RIT was associated with the efficacy of T-MIST, suggesting that RIT could predict the short-term efficacy of acoustic therapy and explore the underlying neural tinnitus network in this way [37]. It is effective to treat tinnitus with T-MIST whose sound prescription is close to the tinnitus and makes patients comfortable. We also found that RIT was not affected by duration. The RIT is to mask the affected ear according to the patient's tinnitus matching. After the masking sound, the masking effect continues for a short period of time. If the patient's perception of tinnitus can be reduced or eliminated during this period, the RIT is positive. Studies believe that the mechanism is to weaken the neural activity of one's own tinnitus through the given masking sound [38] whose purpose is to adapt to tinnitus rather than eliminate it [39]. This study found that the results of RIT have nothing to do with the duration of tinnitus. That is to say, the duration of the disease failed to affect the effect of tinnitus masking, which was similar to the viewpoint of Yuexin Cai [14]. This may also indicate that the RIT can be performed regardless of the length of the disease, which was unable to affect the test results. However, this study only conducted a single treatment without following up the patients with long-term acoustic therapy. Thus, the effect of treatment duration could not be compared and the long-term effect could not be confirmed.
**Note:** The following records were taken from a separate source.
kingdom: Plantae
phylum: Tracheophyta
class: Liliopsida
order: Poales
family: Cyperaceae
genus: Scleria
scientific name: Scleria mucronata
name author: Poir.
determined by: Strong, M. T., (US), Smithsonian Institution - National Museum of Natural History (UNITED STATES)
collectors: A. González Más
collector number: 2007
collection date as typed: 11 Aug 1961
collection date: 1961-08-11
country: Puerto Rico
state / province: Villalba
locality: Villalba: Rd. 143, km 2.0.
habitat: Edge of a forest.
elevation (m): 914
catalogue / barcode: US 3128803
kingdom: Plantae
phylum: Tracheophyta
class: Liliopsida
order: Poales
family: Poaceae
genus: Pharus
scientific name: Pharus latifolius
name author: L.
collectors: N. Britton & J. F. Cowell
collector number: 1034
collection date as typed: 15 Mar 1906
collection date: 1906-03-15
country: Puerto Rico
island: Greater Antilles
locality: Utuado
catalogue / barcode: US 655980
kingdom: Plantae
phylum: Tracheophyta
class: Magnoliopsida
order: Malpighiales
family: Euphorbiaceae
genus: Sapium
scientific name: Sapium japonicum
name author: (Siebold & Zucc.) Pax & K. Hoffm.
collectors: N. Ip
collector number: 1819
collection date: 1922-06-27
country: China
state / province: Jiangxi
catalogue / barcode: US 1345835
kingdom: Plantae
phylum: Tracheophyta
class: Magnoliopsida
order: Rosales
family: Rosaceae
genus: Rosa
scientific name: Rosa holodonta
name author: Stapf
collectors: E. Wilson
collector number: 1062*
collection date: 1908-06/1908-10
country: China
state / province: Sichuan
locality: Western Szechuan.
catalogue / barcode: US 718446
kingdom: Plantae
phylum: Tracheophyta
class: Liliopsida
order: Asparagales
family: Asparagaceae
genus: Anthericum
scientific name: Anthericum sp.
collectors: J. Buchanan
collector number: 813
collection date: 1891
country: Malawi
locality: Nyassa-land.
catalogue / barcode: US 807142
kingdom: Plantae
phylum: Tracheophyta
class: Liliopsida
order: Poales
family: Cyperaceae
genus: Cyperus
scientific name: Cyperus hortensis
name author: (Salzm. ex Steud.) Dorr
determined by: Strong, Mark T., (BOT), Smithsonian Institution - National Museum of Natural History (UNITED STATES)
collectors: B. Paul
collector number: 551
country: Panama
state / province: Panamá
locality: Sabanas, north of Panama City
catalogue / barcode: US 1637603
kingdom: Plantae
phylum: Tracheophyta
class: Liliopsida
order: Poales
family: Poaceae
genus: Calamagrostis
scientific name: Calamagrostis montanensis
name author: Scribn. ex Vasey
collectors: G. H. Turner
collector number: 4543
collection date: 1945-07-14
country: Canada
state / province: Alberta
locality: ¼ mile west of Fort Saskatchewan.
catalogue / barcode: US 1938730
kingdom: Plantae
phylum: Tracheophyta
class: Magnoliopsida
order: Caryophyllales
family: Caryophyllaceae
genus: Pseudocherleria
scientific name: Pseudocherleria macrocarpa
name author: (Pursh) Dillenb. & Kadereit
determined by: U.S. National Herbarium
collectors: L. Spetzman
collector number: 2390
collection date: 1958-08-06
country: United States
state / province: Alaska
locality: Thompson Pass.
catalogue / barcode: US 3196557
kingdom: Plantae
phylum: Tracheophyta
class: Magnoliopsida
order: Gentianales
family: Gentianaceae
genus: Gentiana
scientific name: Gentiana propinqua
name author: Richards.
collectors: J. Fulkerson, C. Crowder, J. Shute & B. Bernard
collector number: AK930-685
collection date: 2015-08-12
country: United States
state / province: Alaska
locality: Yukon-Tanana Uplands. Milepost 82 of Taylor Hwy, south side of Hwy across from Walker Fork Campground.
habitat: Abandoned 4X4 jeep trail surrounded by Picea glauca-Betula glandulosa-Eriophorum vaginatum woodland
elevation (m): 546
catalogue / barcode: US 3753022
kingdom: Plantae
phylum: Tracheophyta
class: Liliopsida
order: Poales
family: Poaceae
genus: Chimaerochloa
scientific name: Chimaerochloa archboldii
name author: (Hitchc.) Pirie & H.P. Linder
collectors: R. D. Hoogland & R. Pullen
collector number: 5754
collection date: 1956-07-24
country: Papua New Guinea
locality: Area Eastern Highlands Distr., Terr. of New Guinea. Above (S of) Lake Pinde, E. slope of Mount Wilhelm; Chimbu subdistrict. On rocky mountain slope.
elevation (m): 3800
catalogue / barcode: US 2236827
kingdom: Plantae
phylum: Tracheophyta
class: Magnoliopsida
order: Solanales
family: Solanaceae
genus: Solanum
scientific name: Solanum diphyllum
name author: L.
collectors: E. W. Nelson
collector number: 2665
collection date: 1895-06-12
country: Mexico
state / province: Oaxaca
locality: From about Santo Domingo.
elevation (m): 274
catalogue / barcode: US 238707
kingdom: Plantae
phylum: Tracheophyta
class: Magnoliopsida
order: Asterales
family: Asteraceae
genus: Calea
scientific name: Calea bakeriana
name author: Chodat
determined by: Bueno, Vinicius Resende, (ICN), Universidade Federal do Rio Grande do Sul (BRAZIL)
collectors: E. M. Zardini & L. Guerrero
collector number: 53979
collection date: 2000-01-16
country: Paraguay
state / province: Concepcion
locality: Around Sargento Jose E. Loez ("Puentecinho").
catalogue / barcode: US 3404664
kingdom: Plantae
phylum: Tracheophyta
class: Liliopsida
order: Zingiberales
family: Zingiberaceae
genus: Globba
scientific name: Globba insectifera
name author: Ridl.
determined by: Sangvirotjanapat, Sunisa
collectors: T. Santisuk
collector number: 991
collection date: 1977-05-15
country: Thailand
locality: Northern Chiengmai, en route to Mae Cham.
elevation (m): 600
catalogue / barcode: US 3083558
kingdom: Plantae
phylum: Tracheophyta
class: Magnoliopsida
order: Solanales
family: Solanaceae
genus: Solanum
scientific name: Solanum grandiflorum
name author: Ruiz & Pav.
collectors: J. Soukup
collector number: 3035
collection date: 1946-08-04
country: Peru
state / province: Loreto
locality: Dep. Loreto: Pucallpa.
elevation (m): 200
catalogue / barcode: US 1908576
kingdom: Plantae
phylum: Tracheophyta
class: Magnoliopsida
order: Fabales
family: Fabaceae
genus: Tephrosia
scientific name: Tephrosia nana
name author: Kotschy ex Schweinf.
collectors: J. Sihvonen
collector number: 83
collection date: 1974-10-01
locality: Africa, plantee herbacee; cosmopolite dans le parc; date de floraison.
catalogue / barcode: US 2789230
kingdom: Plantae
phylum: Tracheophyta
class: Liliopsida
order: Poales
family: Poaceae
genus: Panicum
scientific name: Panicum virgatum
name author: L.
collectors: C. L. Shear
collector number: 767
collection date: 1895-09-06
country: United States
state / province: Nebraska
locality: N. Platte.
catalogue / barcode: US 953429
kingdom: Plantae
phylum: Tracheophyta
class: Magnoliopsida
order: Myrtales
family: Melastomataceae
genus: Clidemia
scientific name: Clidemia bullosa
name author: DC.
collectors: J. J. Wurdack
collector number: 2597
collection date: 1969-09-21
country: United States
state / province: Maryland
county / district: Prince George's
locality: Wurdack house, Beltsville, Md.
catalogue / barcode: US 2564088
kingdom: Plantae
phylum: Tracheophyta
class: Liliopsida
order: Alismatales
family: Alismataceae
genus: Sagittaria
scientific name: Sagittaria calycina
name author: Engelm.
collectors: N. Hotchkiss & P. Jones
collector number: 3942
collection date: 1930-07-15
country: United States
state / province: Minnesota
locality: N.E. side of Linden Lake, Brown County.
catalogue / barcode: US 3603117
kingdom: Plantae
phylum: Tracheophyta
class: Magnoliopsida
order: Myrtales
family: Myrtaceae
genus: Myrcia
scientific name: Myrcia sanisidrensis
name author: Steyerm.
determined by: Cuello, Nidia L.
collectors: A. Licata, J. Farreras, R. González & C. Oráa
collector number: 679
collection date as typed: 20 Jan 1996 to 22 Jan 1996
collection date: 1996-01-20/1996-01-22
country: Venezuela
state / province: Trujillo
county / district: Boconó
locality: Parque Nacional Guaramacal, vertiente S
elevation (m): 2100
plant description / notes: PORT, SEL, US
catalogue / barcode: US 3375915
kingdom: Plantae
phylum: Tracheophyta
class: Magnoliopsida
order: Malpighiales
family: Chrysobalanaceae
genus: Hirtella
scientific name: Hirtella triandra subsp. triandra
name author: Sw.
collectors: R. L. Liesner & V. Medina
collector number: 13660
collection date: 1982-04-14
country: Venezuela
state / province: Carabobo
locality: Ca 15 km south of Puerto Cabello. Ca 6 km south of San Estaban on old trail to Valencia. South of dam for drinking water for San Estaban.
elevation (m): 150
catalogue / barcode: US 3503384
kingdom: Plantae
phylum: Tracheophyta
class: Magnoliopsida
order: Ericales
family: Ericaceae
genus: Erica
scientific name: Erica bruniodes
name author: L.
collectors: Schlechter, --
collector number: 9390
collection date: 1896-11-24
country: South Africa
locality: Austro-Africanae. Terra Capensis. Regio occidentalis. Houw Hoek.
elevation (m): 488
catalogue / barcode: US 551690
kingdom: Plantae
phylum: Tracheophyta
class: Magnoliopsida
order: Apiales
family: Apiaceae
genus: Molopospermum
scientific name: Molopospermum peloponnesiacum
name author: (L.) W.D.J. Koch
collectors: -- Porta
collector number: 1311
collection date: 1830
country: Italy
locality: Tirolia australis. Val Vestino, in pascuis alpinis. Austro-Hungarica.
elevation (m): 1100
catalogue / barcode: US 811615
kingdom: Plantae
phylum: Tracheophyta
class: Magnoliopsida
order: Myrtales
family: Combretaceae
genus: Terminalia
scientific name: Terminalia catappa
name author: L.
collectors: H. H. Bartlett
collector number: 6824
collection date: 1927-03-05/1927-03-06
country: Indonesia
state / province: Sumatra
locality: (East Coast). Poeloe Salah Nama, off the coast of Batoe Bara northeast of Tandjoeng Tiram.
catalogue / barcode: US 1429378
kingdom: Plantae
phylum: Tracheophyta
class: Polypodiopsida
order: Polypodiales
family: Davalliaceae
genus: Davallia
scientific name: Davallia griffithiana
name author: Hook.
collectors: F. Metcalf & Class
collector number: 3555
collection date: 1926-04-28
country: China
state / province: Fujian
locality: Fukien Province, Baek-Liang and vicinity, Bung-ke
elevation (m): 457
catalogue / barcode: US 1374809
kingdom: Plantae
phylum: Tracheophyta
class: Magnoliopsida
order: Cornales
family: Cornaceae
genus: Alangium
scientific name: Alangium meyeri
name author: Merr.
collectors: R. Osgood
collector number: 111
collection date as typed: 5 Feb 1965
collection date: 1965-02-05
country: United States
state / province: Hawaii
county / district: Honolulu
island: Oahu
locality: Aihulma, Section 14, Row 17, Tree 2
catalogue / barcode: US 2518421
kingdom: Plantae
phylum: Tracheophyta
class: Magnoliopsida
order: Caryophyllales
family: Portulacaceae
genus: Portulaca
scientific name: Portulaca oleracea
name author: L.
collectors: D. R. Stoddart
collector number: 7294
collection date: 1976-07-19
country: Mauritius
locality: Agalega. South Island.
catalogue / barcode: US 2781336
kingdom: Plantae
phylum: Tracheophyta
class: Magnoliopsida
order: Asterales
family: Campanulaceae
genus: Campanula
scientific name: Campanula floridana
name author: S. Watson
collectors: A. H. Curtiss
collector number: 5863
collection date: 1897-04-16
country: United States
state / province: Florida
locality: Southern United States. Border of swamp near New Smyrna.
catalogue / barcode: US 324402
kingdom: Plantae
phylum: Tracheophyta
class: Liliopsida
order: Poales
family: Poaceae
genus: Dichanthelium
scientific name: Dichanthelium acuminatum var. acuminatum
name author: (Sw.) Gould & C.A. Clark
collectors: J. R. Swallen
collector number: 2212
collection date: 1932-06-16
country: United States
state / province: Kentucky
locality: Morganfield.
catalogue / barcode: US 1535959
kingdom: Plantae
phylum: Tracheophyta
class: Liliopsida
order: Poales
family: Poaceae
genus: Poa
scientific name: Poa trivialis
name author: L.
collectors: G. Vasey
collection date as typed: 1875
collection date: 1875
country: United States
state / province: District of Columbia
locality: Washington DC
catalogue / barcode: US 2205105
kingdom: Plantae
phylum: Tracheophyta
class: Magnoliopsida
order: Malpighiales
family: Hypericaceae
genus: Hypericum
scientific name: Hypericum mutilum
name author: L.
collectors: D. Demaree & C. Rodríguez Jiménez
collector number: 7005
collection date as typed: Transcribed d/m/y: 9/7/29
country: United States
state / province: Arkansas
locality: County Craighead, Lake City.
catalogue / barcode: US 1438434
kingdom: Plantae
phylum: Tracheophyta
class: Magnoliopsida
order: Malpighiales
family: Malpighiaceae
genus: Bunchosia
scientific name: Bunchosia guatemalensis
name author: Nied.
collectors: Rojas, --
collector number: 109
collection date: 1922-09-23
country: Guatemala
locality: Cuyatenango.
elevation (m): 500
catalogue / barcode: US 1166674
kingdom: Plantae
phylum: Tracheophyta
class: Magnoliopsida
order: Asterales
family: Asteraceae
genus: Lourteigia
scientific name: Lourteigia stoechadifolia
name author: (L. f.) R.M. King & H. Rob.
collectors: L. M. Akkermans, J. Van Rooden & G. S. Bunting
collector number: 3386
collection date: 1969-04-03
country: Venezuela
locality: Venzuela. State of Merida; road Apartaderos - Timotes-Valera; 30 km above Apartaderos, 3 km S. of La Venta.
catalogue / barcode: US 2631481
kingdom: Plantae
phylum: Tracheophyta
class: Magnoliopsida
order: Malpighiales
Besides, by analyzing the results of VAS annoyance, acoustic therapy could decrease annoyance. In this study, it was found that the elderly patients whose THI and tinnitus loudness were greater than that in the young which meant that hair cell damage and compensation mechanism in elderly patients were inferior to that in young patients. As this study is affected by the sample size and region, multi-center, large-sample and long-term follow-up are still needed in the future. So that more accurate research results can be obtained.

In summary, the psychological effect of tinnitus on patients can be alleviated by T-MIST and RIT can predict the efficacy of acoustic therapy. Therefore, T-MIST is the development trend of tinnitus. FPT can detect hidden hearing loss and there is a correlation between tinnitus and hearing loss which provide conditions for understanding the mechanism of tinnitus.